The goal of the Site Finder package is to locate and predict the best binding site for a ligand. We will be comparing the results to the crystal structure by calculating the RMSD difference at every step, however, this is not required to run site finder in general.

1. System Preparation¶

We will be using Schrödinger Maestro (release 2020-1) to preprocess a complex of interest from Protein Data Bank so that it can be used by PELE (Protein Energy Landscape Exploration).

Download structures 1FGK without ligand (apo) and 1AGW with the ligand (holo) by going to File -> Get PDB and inputting their respective codes.

Align the structures by going to Tasks -> Protein Structure Alignment and delete redundant side chains by going to the Structure Hierarchy -> File Name -> Protein and selecting unnecessary chains and deleting them until only chain A is left.

For both holo and apo, locate which solvents and metals/ions are important to the function of the protein. These will be close to the ligand and fully inside the protein structure. Highlight all solvents with the solvent key and deselect the solvents of importance, and delete the others. Hand select metals/ions to delete.

At this point your holo should look like this; here the protein ribbons, solvents and metal are highlighted. Apo should be the same without the ligand (shown here in pink).¶

For both holo and apo, select a molecule and go to Build -> Other edits -> Change Atom Properties and set unique PDB atom names. On holo, select the ligand and change the residue name to LIG, chain name to Z.
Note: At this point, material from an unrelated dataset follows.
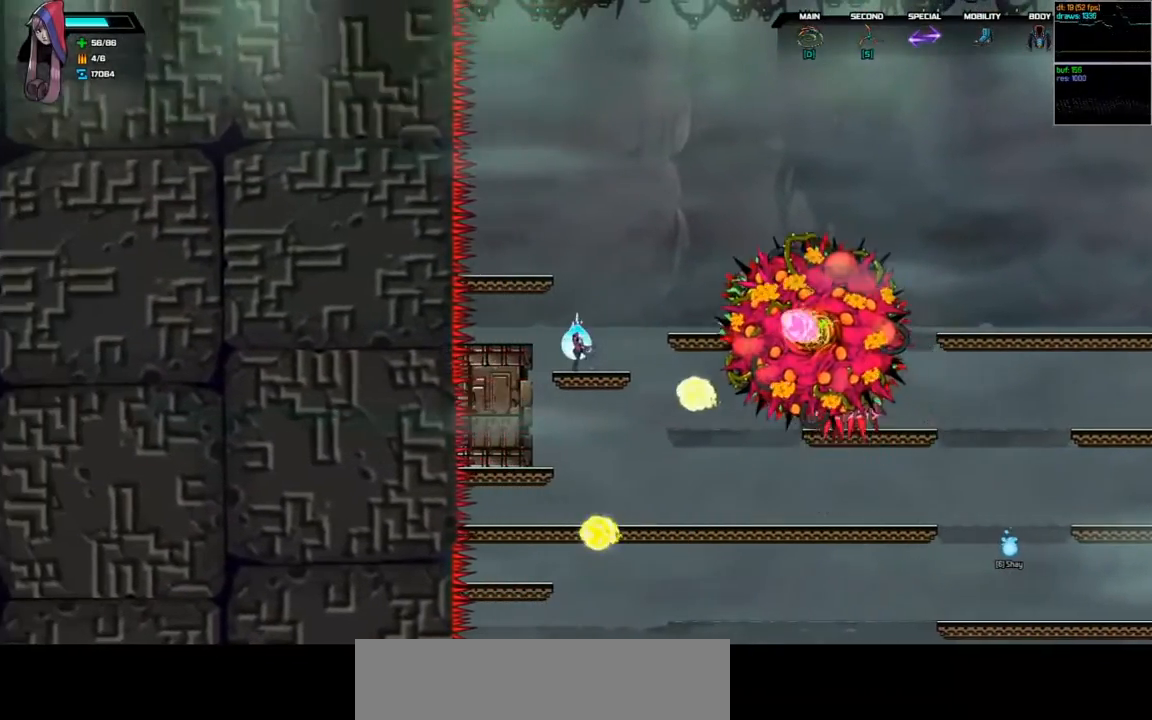
{"keys": ["right", "shift"], "events": [[133, "right", "down"], [167, "d", "down"], [167, "space", "down"], [367, "space", "up"], [400, "d", "up"], [467, "shift", "down"]]}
Preprocess both structures using the Protein Preparation Wizard. You may need to optimize H-bonds in the Refine tab. Follow the instructions until no more problems are reported.

Copy the ligand from holo and paste it into apo, and move it to the side of the structure. You may need to go to Build -> Move to move it out of the way.
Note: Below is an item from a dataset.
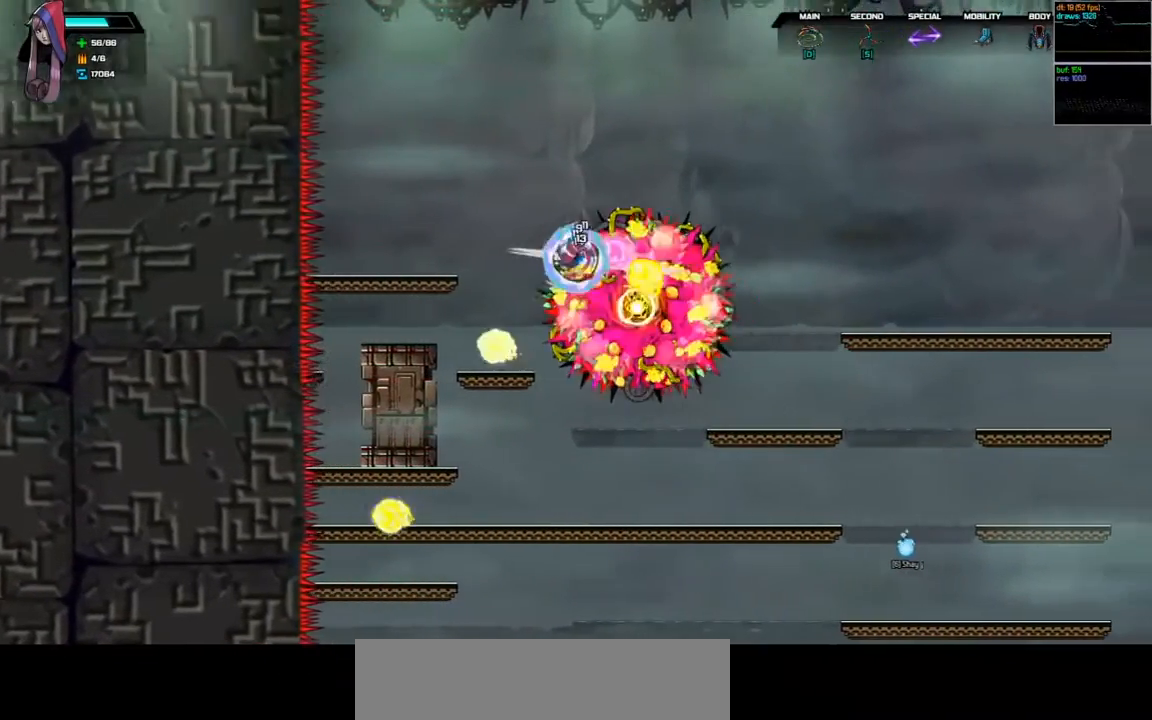
{"keys": ["right", "shift"], "events": [[33, "right", "up"], [167, "right", "down"]]}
At this point your apo should look like this.¶

You can now export the files by going to File -> Export Structures and name them respectively holo.pdb and apo.pdb and they are ready to use.

2. PELE input file¶

Create an input.yaml file in your working directory.

system: apo.pdb
chain: Z
resname: LIG
site_finder: true
rmsd_pdb: holo.pdb
cpus: 50
seed: 12345

3. Running the simulation¶

Create a run.sl file in your working directory. You can download ready slurm files for MareNostrum and the NBD cluster. If you are running the simulation on the NBD cluster, you have to include usesrun: true in your input.yaml!
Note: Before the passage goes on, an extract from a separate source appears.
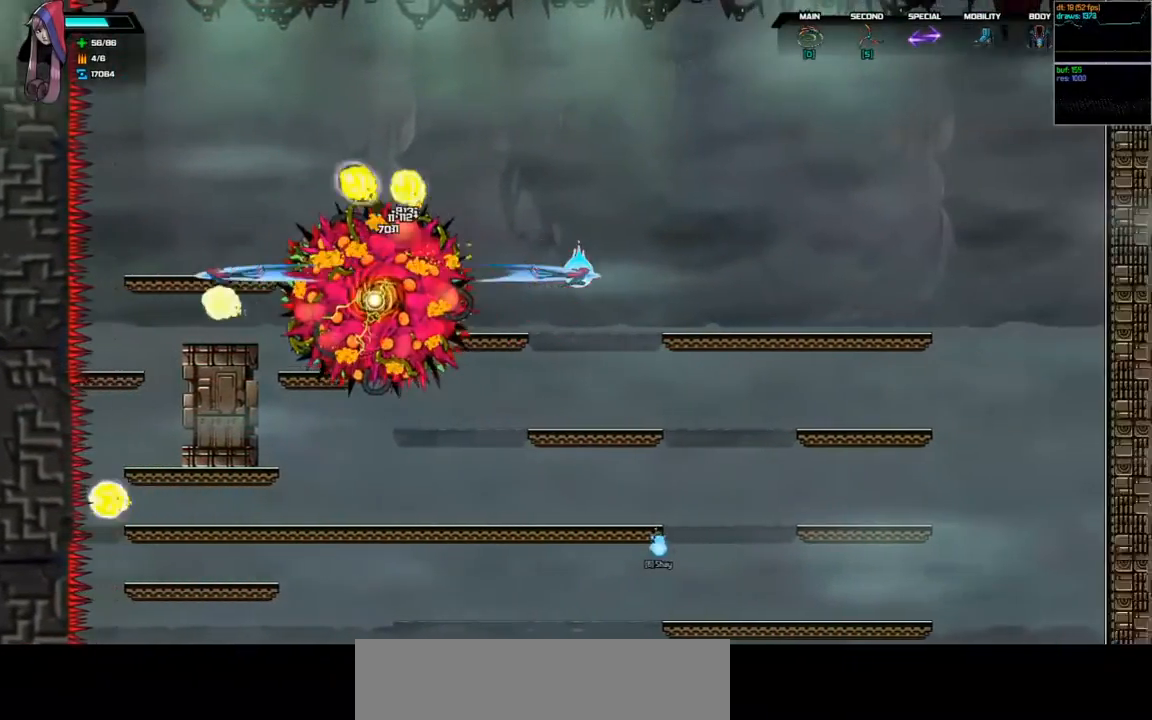
{"keys": [], "events": [[100, "shift", "up"], [133, "right", "up"], [200, "left", "down"], [433, "left", "up"]]}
Once you have your apo.pdb, holo.pdb, input.yaml, and run.sl files in your working directory you are ready to launch your simulation with the command sbatch run.sl!

4. Analysis¶

Navigate to the results directory LIG_Pele -> 2_refinement_simulation -> results, which contains several output folders: .

Clusters folder contains information about final ligand clustering: it shows how many clusters were obtained (0-8, labeled A-H), provides a CSV file with collective data as well as some plots.
Binding energy plots show you what has the lowest binding energy; typically those with the lowest binding energy are the best fit (but not always). RMSD plots show the correlation between the ligand position found and the ligand position of the reference (native pose).
Top_poses shows the top 100 poses with the lowest binding energy. Poses are named with the distance at the beginning and binding energy at the end. Ideally, you want the binding energy to be low and the RMSD to be close to 1.

A simulation is successful if one of the predicted positions matches the holo position. These can be shown by opening the cluster poses and displaying the ligands. Here we have compared clusters B (blue), E (purple), and G (green) to the original ligand (pink) in the protein. B shows the least accurate placement, and while E is closer, it is still incorrect. G is very similar and the best pose.

An important place to look to display these characteristics is the ligandRMSD_Binding_Energy plot. You can see exactly how correlated each structure and cluster are and how likely they are to occur naturally. In this example it can be seen that clusters C, D, and G all have very similar low binding energies, but G has the lowest RMSD, and is therefore the best fit. This confirms what the visual representation above predicted.

This is a closer look at the holo ligand and the ligand from G. Here you can see that the original ligand and predicted ligand take almost the exact same position. This is because they are both stabilized by the same Hydrogen bonds (shown in yellow).

Two more important plots are top_clusters_ligandRMSD_boxplot and top_clusters_Binding_Energy_boxplot (shown respectively below). From the first plot, it can be seen that cluster G has the lowest RMSD, and is therefore the most correlated with the original holo ligand. This confirms what we have seen above. The second shows that C, D, and G forms have a similar binding energy level so they are almost equally likely to occur. This is important because it means that our predicted best fit is likely to occur naturally.